» **Problem 1**: Reproduce the rows from the first one down to the line containing "state / province: U. Demerara-Berbice", changing "name author" to "authority" wherever it occurs and leaving everything else unchanged. Return only those lines.

^^^^^^^^

Blatný Pavel

  • Blatný P
Year of Birth :
1931
More info:
Web

Biography

Pavel Blatny hails from a musical family (his father, composer Josef Blatny studied with Leos Janacek). Having graduated from the Brno University (Musicology) and Conservatory, where he studied piano, conducting and composition, he started to study composition with Pavel Borkovec. The studies accented Blatny's inclination to neoclassicism which prefigured his first compositional period. It is characterized by Blatny's admiration for Stravinsky, Prokofiev and Martinu; he absorbed their artistic legacy and remelted it into an individual expression, featuring, among other things, independent application of two differing sound layers, which alternate in the course of the composition as two interlocutors (it is also denoted "the dialogue principle").
At the end of the '50s the neoclassical period was replaced by composer's interest in contemporary compositional techniques. Pavel Blatny was one of the first Czech explorers in twelve-tone system composition, but he was also one of the first who realized its limits and shortcomings. His individual way of composition arose from the effort to relax the rigor of dodecaphonic combustion and it is characterized by the aspiration to achieve a synthesis of the rational composition system and the spontaneity of direct musical expression, a synthesis of classical music and jazz, often described as "the third stream". Of all his compositions of this character, Concerto for Jazz Orchestra and 0:10:30 for symphony orchestra are especially notable. Thanks to that creative concept, Pavel Blatny's name gained quick popularity at home and abroad. He appeared in eighth place in the American jazz critics' charts for Down Beat magazine in 1966, in 1967 in fifth place, although he has never been a jazz musician per se.

^^^^^^^^

» **Problem 2**:
Answer these questions about the biography of Pavel Blatný:
(a) With whom did his father, Josef Blatny, study?
(b) With whom did Pavel Blatny study composition after graduating from the Brno University and Conservatory?
(c) What place did he reach in the Down Beat jazz critics' charts in 1967?

» **Materials provided**:
^^^^^^^^

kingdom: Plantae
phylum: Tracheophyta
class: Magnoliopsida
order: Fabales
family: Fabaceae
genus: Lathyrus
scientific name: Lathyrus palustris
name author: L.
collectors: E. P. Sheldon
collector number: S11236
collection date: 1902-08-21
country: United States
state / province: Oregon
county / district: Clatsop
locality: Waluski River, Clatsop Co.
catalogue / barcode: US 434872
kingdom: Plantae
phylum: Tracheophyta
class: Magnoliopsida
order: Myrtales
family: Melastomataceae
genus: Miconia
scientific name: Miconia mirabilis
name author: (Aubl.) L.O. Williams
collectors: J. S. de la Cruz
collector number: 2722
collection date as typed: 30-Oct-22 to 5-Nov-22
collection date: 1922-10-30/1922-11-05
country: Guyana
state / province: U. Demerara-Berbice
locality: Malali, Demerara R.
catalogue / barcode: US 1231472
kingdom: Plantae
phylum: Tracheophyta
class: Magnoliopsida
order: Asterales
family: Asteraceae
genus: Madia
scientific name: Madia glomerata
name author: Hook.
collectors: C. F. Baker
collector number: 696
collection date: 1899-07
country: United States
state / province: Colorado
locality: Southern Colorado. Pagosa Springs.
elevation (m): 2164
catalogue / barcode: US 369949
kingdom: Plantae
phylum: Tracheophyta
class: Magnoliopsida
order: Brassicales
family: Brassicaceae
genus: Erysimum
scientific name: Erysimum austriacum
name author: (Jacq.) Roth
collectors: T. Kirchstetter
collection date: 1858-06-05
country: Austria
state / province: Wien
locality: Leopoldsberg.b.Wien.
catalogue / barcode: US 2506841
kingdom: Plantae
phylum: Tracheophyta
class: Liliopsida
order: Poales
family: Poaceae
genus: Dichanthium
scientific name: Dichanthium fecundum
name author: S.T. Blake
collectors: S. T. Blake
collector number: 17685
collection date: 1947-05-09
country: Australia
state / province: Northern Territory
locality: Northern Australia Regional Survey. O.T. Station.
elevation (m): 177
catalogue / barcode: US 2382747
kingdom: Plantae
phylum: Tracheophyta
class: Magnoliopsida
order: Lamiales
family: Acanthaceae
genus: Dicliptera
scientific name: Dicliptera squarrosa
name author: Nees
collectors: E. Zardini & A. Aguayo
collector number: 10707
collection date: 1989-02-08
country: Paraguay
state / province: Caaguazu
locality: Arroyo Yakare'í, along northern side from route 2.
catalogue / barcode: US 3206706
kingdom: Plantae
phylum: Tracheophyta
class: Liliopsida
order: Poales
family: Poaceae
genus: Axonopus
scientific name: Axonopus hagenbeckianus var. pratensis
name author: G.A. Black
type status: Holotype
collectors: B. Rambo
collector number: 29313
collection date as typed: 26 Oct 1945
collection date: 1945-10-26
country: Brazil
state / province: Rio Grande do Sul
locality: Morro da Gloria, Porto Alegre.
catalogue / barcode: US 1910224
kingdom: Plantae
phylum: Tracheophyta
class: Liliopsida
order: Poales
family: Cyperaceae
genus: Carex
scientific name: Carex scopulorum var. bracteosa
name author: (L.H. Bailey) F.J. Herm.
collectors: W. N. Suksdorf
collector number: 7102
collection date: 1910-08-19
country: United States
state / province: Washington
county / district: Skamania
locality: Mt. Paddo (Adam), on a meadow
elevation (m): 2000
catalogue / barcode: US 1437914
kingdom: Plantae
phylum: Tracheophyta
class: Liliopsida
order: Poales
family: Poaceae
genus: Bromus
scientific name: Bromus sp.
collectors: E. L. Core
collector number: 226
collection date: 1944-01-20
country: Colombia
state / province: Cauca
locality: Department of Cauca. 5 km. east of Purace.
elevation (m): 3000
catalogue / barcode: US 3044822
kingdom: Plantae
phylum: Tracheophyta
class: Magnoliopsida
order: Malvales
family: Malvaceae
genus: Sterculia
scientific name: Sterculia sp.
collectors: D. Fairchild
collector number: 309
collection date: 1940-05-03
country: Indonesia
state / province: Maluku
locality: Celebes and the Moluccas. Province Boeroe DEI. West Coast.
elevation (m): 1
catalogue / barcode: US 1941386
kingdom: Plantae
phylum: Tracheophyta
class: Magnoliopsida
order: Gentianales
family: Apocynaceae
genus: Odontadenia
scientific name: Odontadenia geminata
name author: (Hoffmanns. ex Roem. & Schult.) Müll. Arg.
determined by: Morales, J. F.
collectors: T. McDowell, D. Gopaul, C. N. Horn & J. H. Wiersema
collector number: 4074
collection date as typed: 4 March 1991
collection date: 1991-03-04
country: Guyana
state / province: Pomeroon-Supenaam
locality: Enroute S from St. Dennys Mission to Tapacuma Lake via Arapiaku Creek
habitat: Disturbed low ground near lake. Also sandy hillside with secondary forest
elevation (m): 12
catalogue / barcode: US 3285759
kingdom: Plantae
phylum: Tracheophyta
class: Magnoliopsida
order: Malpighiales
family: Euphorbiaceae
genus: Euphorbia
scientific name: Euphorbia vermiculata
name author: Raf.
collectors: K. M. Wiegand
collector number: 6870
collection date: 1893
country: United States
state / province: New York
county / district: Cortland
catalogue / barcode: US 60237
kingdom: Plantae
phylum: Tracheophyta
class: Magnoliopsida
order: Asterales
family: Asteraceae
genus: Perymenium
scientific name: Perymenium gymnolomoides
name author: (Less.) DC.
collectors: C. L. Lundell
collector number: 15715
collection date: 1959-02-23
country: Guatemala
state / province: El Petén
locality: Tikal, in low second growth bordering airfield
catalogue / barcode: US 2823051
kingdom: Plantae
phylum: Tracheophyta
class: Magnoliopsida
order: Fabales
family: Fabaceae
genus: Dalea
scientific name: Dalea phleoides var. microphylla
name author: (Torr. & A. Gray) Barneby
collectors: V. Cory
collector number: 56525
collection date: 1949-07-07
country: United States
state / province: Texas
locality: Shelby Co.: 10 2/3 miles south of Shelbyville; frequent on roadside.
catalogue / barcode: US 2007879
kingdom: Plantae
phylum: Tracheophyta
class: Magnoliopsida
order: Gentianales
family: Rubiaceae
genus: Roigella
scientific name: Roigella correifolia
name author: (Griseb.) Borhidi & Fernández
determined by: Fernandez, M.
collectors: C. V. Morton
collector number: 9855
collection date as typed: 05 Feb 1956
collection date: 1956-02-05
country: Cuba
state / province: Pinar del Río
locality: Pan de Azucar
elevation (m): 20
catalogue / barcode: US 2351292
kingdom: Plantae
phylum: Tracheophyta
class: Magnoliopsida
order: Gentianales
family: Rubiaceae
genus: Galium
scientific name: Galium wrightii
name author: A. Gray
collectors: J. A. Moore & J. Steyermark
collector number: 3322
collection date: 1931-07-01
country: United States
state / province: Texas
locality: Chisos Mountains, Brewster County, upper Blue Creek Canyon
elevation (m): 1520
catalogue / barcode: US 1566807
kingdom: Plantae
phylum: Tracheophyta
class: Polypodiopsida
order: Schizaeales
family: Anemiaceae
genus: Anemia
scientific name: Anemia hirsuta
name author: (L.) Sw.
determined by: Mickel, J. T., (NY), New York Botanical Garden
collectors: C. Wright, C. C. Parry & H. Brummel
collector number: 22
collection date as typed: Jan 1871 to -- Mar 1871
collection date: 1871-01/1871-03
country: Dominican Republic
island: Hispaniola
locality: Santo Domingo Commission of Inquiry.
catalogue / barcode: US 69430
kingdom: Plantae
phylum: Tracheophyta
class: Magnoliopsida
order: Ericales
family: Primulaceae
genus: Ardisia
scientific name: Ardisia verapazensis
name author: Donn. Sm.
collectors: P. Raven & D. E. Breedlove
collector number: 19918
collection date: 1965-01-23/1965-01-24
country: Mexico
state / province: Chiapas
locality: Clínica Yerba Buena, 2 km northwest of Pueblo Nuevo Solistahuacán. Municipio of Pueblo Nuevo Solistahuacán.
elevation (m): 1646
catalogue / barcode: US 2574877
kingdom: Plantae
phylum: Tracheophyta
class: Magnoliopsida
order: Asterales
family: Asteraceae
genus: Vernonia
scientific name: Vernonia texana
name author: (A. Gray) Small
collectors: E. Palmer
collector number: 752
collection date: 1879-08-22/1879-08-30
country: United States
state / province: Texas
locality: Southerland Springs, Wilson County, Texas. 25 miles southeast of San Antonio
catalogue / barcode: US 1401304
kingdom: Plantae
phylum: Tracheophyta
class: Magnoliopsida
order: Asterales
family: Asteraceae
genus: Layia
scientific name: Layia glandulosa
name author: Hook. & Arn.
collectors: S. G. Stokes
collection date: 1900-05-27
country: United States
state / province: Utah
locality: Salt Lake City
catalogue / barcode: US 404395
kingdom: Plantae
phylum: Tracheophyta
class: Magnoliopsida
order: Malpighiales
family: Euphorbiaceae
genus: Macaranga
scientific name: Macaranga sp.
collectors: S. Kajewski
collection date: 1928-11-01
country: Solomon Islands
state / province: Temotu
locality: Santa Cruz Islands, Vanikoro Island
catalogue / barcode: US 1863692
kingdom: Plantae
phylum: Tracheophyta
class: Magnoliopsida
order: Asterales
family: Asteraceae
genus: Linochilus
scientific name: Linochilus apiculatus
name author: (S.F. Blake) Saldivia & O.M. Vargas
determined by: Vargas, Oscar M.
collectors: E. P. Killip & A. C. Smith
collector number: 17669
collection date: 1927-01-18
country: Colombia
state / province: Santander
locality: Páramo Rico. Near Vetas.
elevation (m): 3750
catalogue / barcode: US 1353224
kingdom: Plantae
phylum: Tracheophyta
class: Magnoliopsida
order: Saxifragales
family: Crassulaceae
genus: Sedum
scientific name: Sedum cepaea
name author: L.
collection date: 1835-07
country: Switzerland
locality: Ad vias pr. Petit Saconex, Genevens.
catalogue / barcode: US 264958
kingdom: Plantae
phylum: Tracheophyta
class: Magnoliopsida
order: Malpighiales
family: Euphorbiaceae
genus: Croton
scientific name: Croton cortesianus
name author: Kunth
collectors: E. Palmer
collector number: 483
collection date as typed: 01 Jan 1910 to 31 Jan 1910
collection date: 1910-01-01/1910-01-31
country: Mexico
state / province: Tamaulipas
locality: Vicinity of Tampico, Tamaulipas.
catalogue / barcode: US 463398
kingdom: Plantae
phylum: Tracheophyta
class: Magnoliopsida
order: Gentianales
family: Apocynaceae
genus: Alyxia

^^^^^^^^

» **Task result 1**:
kingdom: Plantae
phylum: Tracheophyta
class: Magnoliopsida
order: Fabales
family: Fabaceae
genus: Lathyrus
scientific name: Lathyrus palustris
authority: L.
collectors: E. P. Sheldon
collector number: S11236
collection date: 1902-08-21
country: United States
state / province: Oregon
county / district: Clatsop
locality: Waluski River, Clatsop Co.
catalogue / barcode: US 434872
kingdom: Plantae
phylum: Tracheophyta
class: Magnoliopsida
order: Myrtales
family: Melastomataceae
genus: Miconia
scientific name: Miconia mirabilis
authority: (Aubl.) L.O. Williams
collectors: J. S. de la Cruz
collector number: 2722
collection date as typed: 30-Oct-22 to 5-Nov-22
collection date: 1922-10-30/1922-11-05
country: Guyana
state / province: U. Demerara-Berbice

» **Task result 2**:
(a) Leos Janacek
(b) Pavel Borkovec
(c) Fifth place